The acquisition consolidates Farcaster’s social layer and developer infrastructure under one roof, with implications reaching as far as Coinbase’s Base app, where Farcaster is deeply integrated. Neynar has served as Farcaster’s infrastructure backbone since 2021, powering most major apps in the ecosystem and supporting over 1,000 customers. While users won’t see immediate changes, developers will now work directly with Neynar as protocol stewardship shifts hands. The move reflects a broader maturation of decentralized social: away from venture-driven experimentation and toward sustainable, product-led governance anchored in real revenue and operational scale.
YouTube creator MrBeast has released a groundbreaking behind-the-scenes tour of SpaceX’s Starfactory, filmed alongside Elon Musk, offering the first comprehensive look at the high-volume production line designed to build a new Starship every few days. The 23-minute video, titled “$1 vs $1,000,000,000 Futuristic Tech!”, surpassed 10 million views within its first 24 hours and quickly became one of the top trending videos globally. Filmed at SpaceX’s Boca Chica facility, the tour features MrBeast installing a heat-shield tile on a Starship being prepared for a future flight and walking viewers through the scale and ambition of Starbase’s shift to mass rocket production.
The video also highlights SpaceX’s long-term vision to make humanity a multi-planetary species. Engineers explained that each Starship uses around 18,000 lightweight ceramic tiles to protect the vehicle during atmospheric re-entry, while SpaceX VP Kathy Lueders shared that lunar missions capable of carrying 100 passengers are fast approaching. With plans to eventually launch thousands of Starships, the viral tour blends creator culture with frontier technology, using one of the world’s largest audiences to spotlight humanity’s next giant leap beyond Earth.
Taken together, these stories point to a deeper transformation underway. Media is becoming programmable. Sports is becoming financialized. Social platforms are becoming protocols. And creators are becoming operators of real economic systems. The connective tissue across all of it is infrastructure: who controls it, who builds on it, and who gets to participate in the upside.
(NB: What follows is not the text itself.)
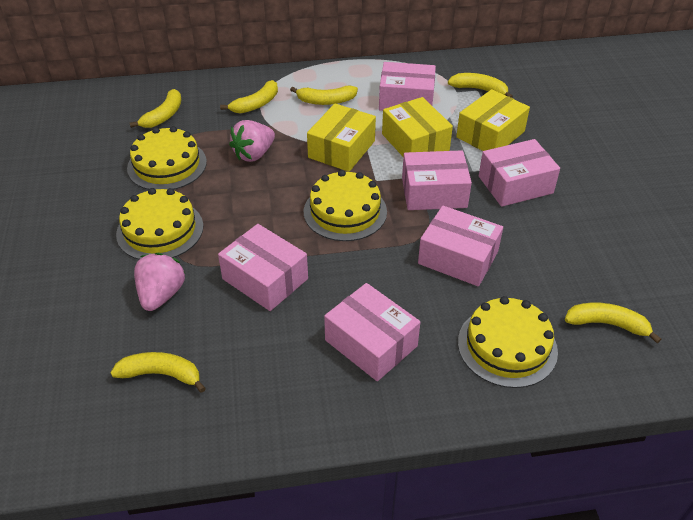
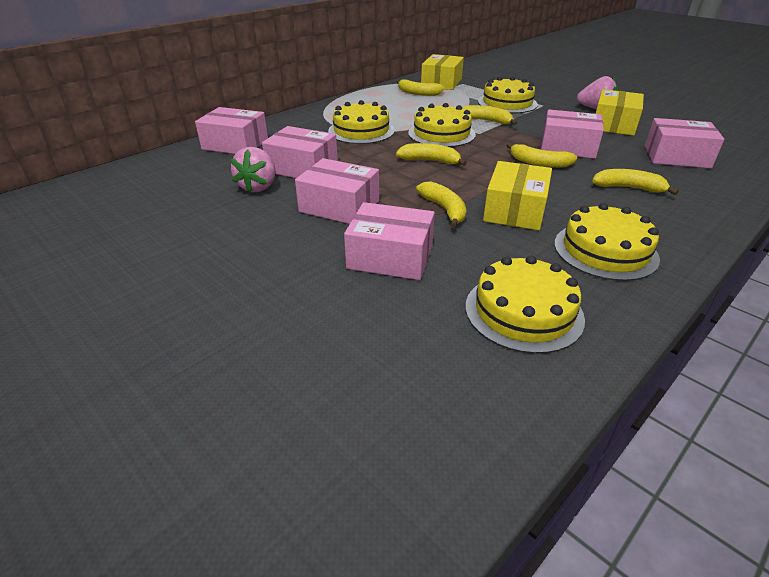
yellow cake: 4 -> 5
Yet even as technology accelerates and capital floods in, one truth remains unchanged. Human storytelling still matters. Community still matters. And creators still matter as cultural translators between complex systems and everyday life. Whether it’s bringing fans closer to athletes, onboarding users into decentralized social, or making space exploration feel accessible, the future isn’t just being built in code and contracts. It’s being built through people choosing to show up, experiment, and build in public.
This content is for informational purposes only and should not be considered financial, legal, or investment advice. Always do your own research before engaging with new platforms, tools, technologies, or economic models.